Controllable Dynamic Multi-Task Architectures
- URL: http://arxiv.org/abs/2203.14949v1
- Date: Mon, 28 Mar 2022 17:56:40 GMT
- Title: Controllable Dynamic Multi-Task Architectures
- Authors: Dripta S. Raychaudhuri, Yumin Suh, Samuel Schulter, Xiang Yu, Masoud
Faraki, Amit K. Roy-Chowdhury, Manmohan Chandraker
- Abstract summary: We propose a controllable multi-task network that dynamically adjusts its architecture and weights to match the desired task preference as well as the resource constraints.
We propose a disentangled training of two hypernetworks, by exploiting task affinity and a novel branching regularized loss, to take input preferences and accordingly predict tree-structured models with adapted weights.

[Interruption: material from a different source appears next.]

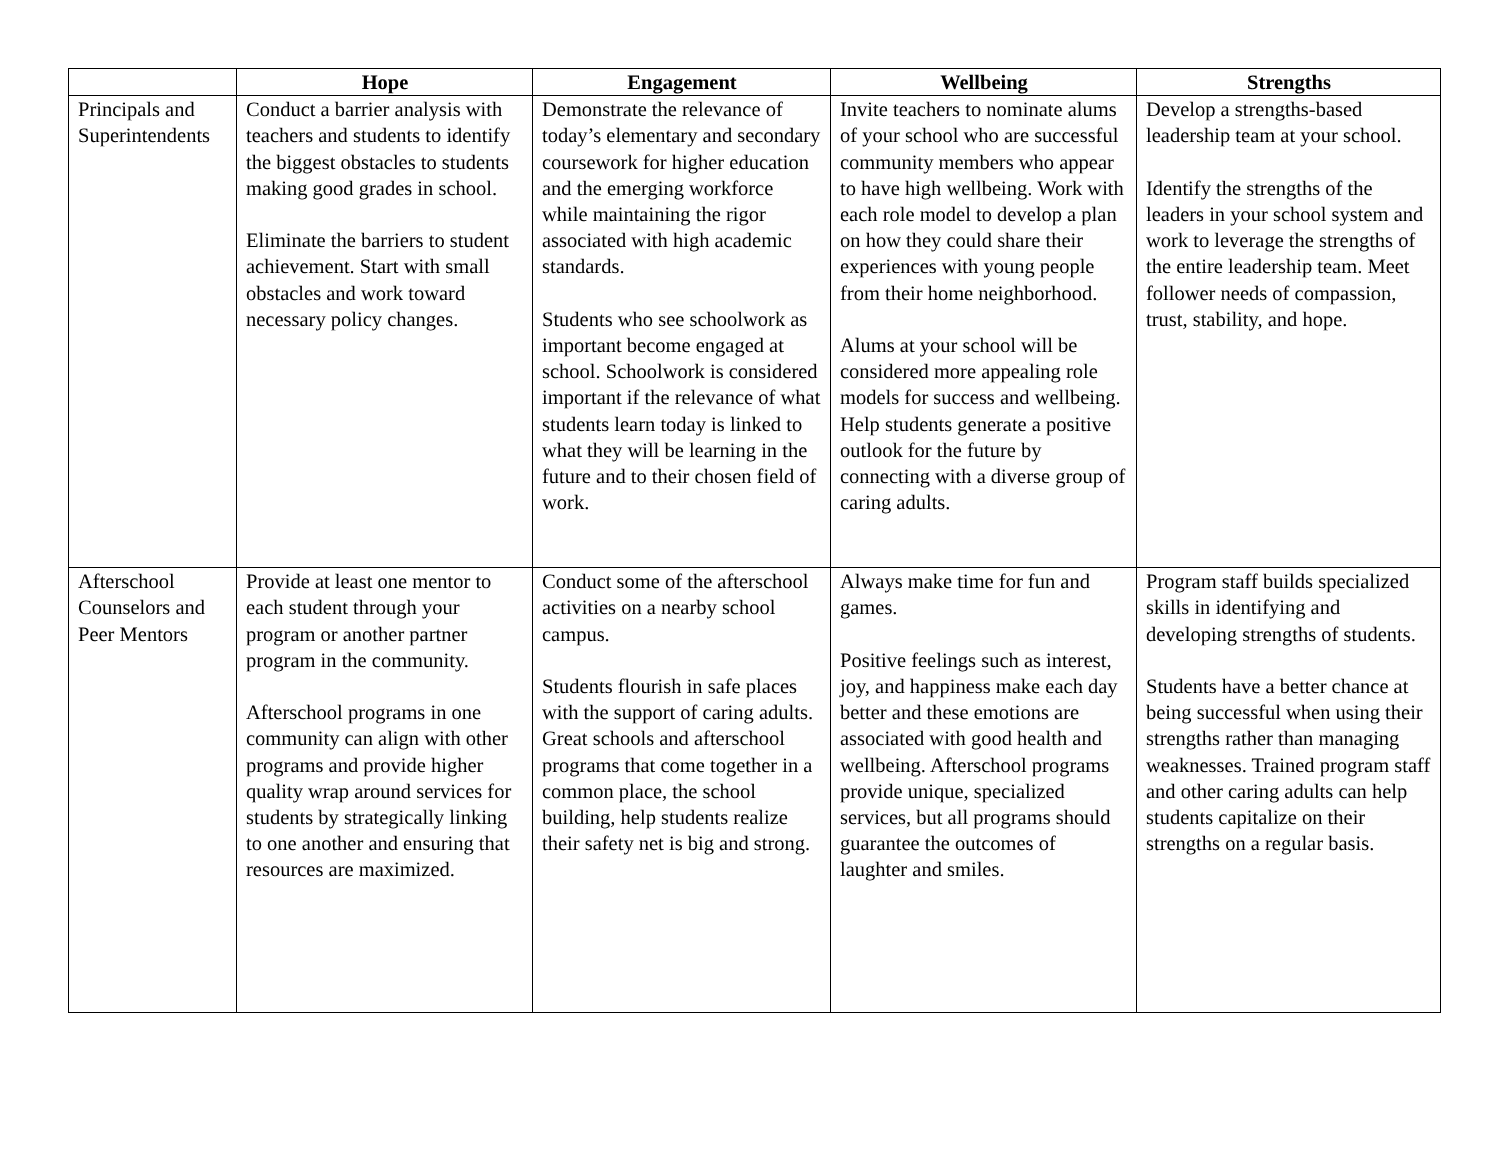| | Hope | Engagement | Wellbeing | Strengths |
| --- | --- | --- | --- | --- |
| Principals and Superintendents | Conduct a barrier analysis with teachers and students to identify the biggest obstacles to students making good grades in school. Eliminate the barriers to student achievement. Start with small obstacles and work toward necessary policy changes. | Demonstrate the relevance of today’s elementary and secondary coursework for higher education and the emerging workforce while maintaining the rigor associated with high academic standards. Students who see schoolwork as important become engaged at school. Schoolwork is considered important if the relevance of what students learn today is linked to what they will be learning in the future and to their chosen field of work. | Invite teachers to nominate alums of your school who are successful community members who appear to have high wellbeing. Work with each role model to develop a plan on how they could share their experiences with young people from their home neighborhood. Alums at your school will be considered more appealing role models for success and wellbeing. Help students generate a positive outlook for the future by connecting with a diverse group of caring adults. | Develop a strengths-based leadership team at your school. Identify the strengths of the leaders in your school system and work to leverage the strengths of the entire leadership team. Meet follower needs of compassion, trust, stability, and hope. |
| Afterschool Counselors and Peer Mentors | Provide at least one mentor to each student through your program or another partner program in the community. Afterschool programs in one community can align with other programs and provide higher quality wrap around services for students by strategically linking to one another and ensuring that resources are maximized. | Conduct some of the afterschool activities on a nearby school campus. Students flourish in safe places with the support of caring adults. Great schools and afterschool programs that come together in a common place, the school building, help students realize their safety net is big and strong. | Always make time for fun and games. Positive feelings such as interest, joy, and happiness make each day better and these emotions are associated with good health and wellbeing. Afterschool programs provide unique, specialized services, but all programs should guarantee the outcomes of laughter and smiles. | Program staff builds specialized skills in identifying and developing strengths of students. Students have a better chance at being successful when using their strengths rather than managing weaknesses. Trained program staff and other caring adults can help students capitalize on their strengths on a regular basis. |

- Score: 92.74372912009127
- License: http://creativecommons.org/licenses/by/4.0/
- Abstract: Multi-task learning commonly encounters competition for resources among
tasks, specifically when model capacity is limited. This challenge motivates
models which allow control over the relative importance of tasks and total
compute cost during inference time. In this work, we propose such a
controllable multi-task network that dynamically adjusts its architecture and
weights to match the desired task preference as well as the resource
constraints. In contrast to the existing dynamic multi-task approaches that
adjust only the weights within a fixed architecture, our approach affords the
flexibility to dynamically control the total computational cost and match the
user-preferred task importance better. We propose a disentangled training of
two hypernetworks, by exploiting task affinity and a novel branching
regularized loss, to take input preferences and accordingly predict
tree-structured models with adapted weights. Experiments on three multi-task
benchmarks, namely PASCAL-Context, NYU-v2, and CIFAR-100, show the efficacy of
our approach. Project page is available at https://www.nec-labs.com/~mas/DYMU.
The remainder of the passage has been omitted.